Потом она решила срочно ему отомстить. Найти по-настоящему достойного кандидата. Который оценит счастье, которое ему выпадет. Только вот стоящих, интересных парней в данный момент не было на примете. Она даже подумывала о том, чтобы позвонить Марку. Была уверена — он будет рад, если она вернется к нему. Но это было как-то… Не самая выгодная для нее ситуация. Хотя, если правильно ее подать…
В общем, Люба все еще была занята наполеоновскими планами восстановления своего попранного достоинства, когда любимая сестра и ее муж показали ей картинку совсем под другим углом.
— Баженов, это твой сын! Так и норовит… — Люба со смехом выудила руку племянника из выреза своей блузки — Ваня, радостно причмокивая, вовсю уже шарил у нее в бюстгальтере. — Ванечка, там ничего вкусного для тебя нет. Я не мама.
— Ну, если не поесть, то хоть потискать, — ухмыльнулся Вик. — Пользуйся, сын, пока еще можно. А потом вырастешь — и за то же самое тебе будут говорить «Фи!» и бить по физиономии.

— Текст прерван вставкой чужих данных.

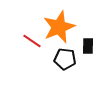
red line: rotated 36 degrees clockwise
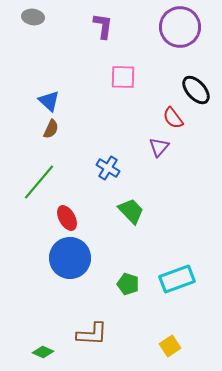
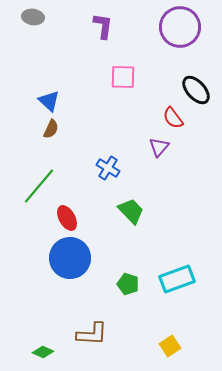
green line: moved 4 px down
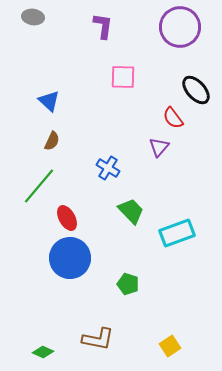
brown semicircle: moved 1 px right, 12 px down
cyan rectangle: moved 46 px up
brown L-shape: moved 6 px right, 5 px down; rotated 8 degrees clockwise
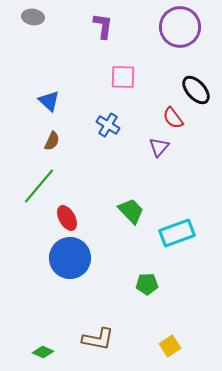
blue cross: moved 43 px up
green pentagon: moved 19 px right; rotated 20 degrees counterclockwise
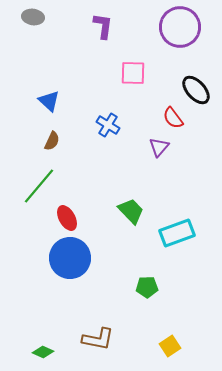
pink square: moved 10 px right, 4 px up
green pentagon: moved 3 px down
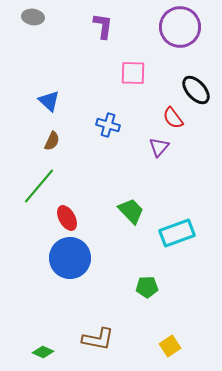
blue cross: rotated 15 degrees counterclockwise
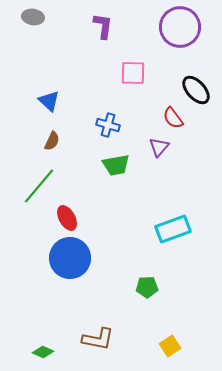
green trapezoid: moved 15 px left, 46 px up; rotated 124 degrees clockwise
cyan rectangle: moved 4 px left, 4 px up
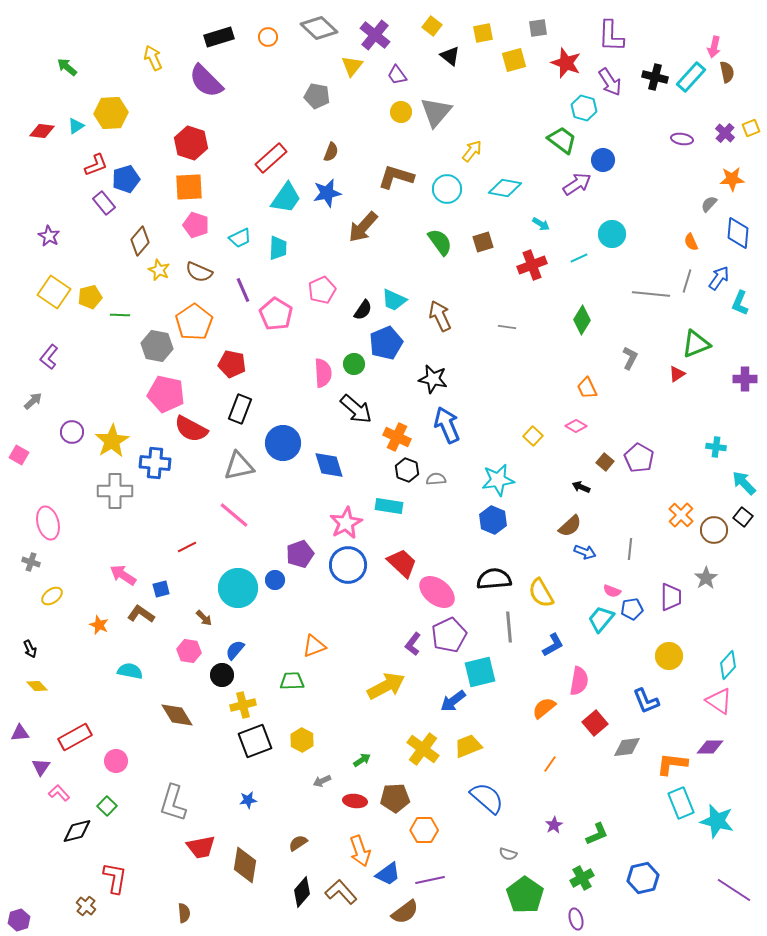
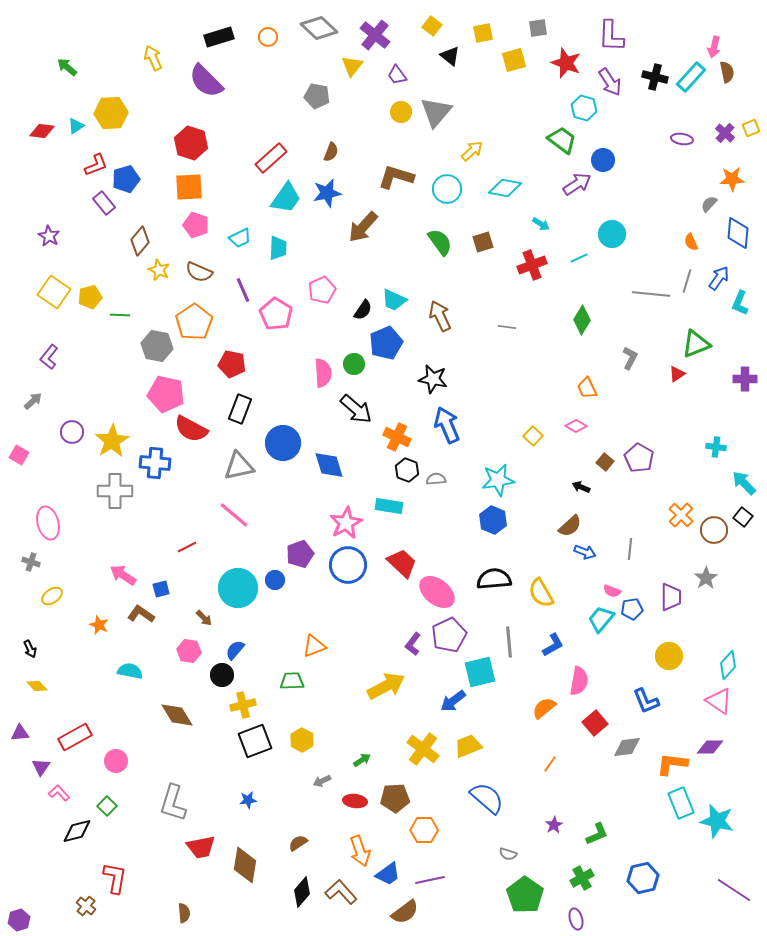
yellow arrow at (472, 151): rotated 10 degrees clockwise
gray line at (509, 627): moved 15 px down
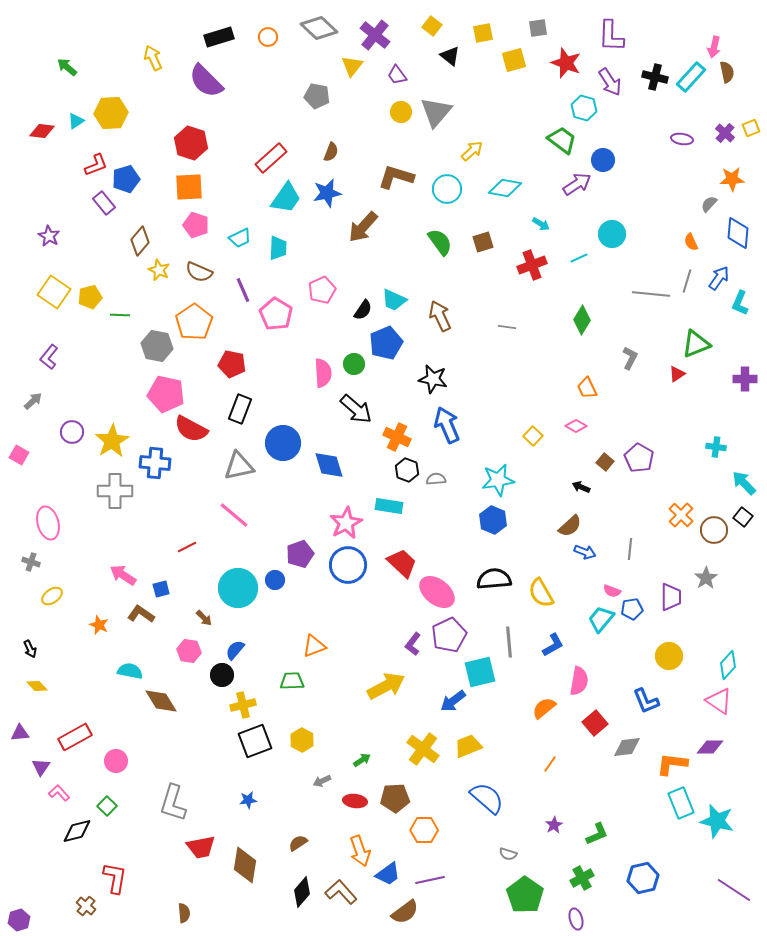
cyan triangle at (76, 126): moved 5 px up
brown diamond at (177, 715): moved 16 px left, 14 px up
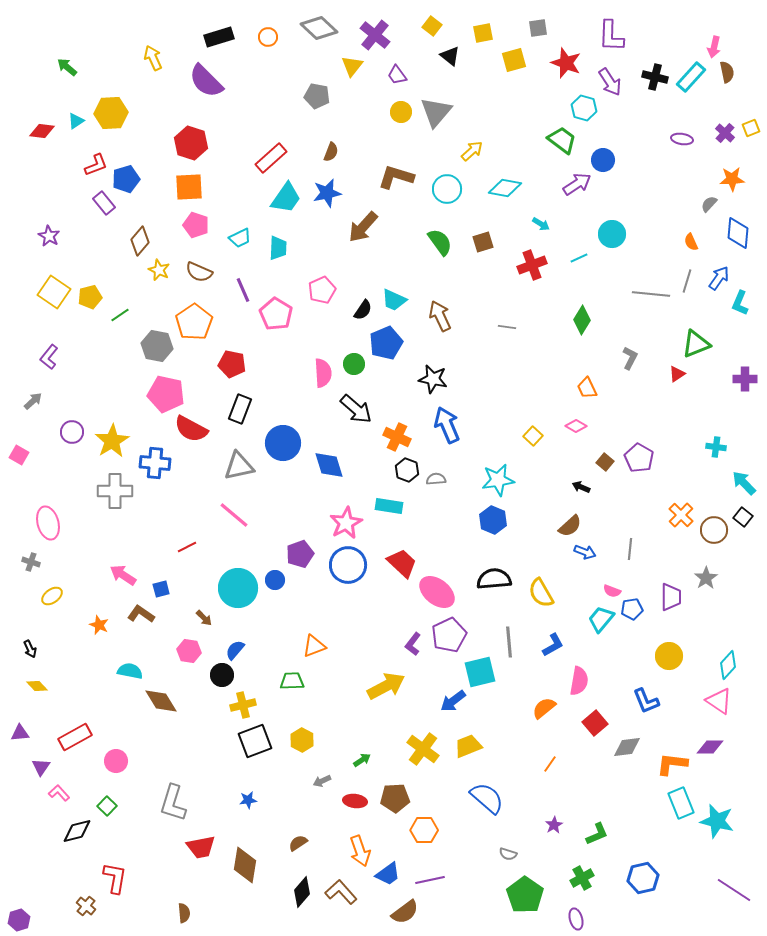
green line at (120, 315): rotated 36 degrees counterclockwise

Обе сестры дружно рассмеялись.
— Надь, а чего Ник меня не дождался?
Люба резко перестала даже улыбаться.
— Сказал, что устал и поедет домой отсыпаться. Он и правда какой-то замученный в последнее время. Даже есть не стал.
— Неудивительно, знаешь ли. Я вообще удивляюсь, как у него нервов хватает на такую работу.
— Это точно. Слушай, а ты не в курсе, чем та история жуткая закончилась? Которую он в прошлый раз рассказывал?
— В курсе.
— И?
— Лучше тебе не знать, — поморщился Вик. — Действительно, страшная история. Не для ушей кормящей матери.
— Ну, хоть Ник не?…
— Да нет, он там вообще не при чем. Ну, просто сама ситуация, ты же понимаешь?
— Понимаю. Но он так переживал… будто это был его пациент.
— Да Колька только прикидывается толстокожим.
— Я знаю.
Ей потребовалась еще неделя на осознание того печального факта, что, похоже, она была неправа. Что она знает о том, каково это — быть врачом? В их семье к медикам относились с уважением — и тетя Даша, и дядя Глеб были прекрасными представителями это профессии, и их нельзя было не уважать. Но какова оборотная сторона всего этого? Чем они платят за свой профессионализм?
А что, если в тот день у Ника… умер пациент?! Нет, Вик и Надя говорили, что это не его пациент, и вообще там что-то непонятное, но… Даже если он был просто свидетелем этого? А ведь разнообразные тягостные инциденты наверняка случаются у него в отделении — это же больница, там бывает всякое. Вот если представить, например… Если бы на глазах у Любы сбили ребенка на дороге. Она представила на секунду картину: летящая машина, визг тормозов, удар, маленькое тело подлетает в воздух и падает на асфальт. Кровь… У нее слишком богатое воображение! После такого у нее явно было бы очень подавленное состояние. А Ник… для него это вообще, наверно, как-то иначе. Он к этому ближе. Он… Люба не знает, что он там конкретно делает на работе, но если в целом… Человек спасает жизни. Пафосно, но, по сути, верно — вся его работа направлена на это. Делать все, чтобы дети жили и были здоровыми.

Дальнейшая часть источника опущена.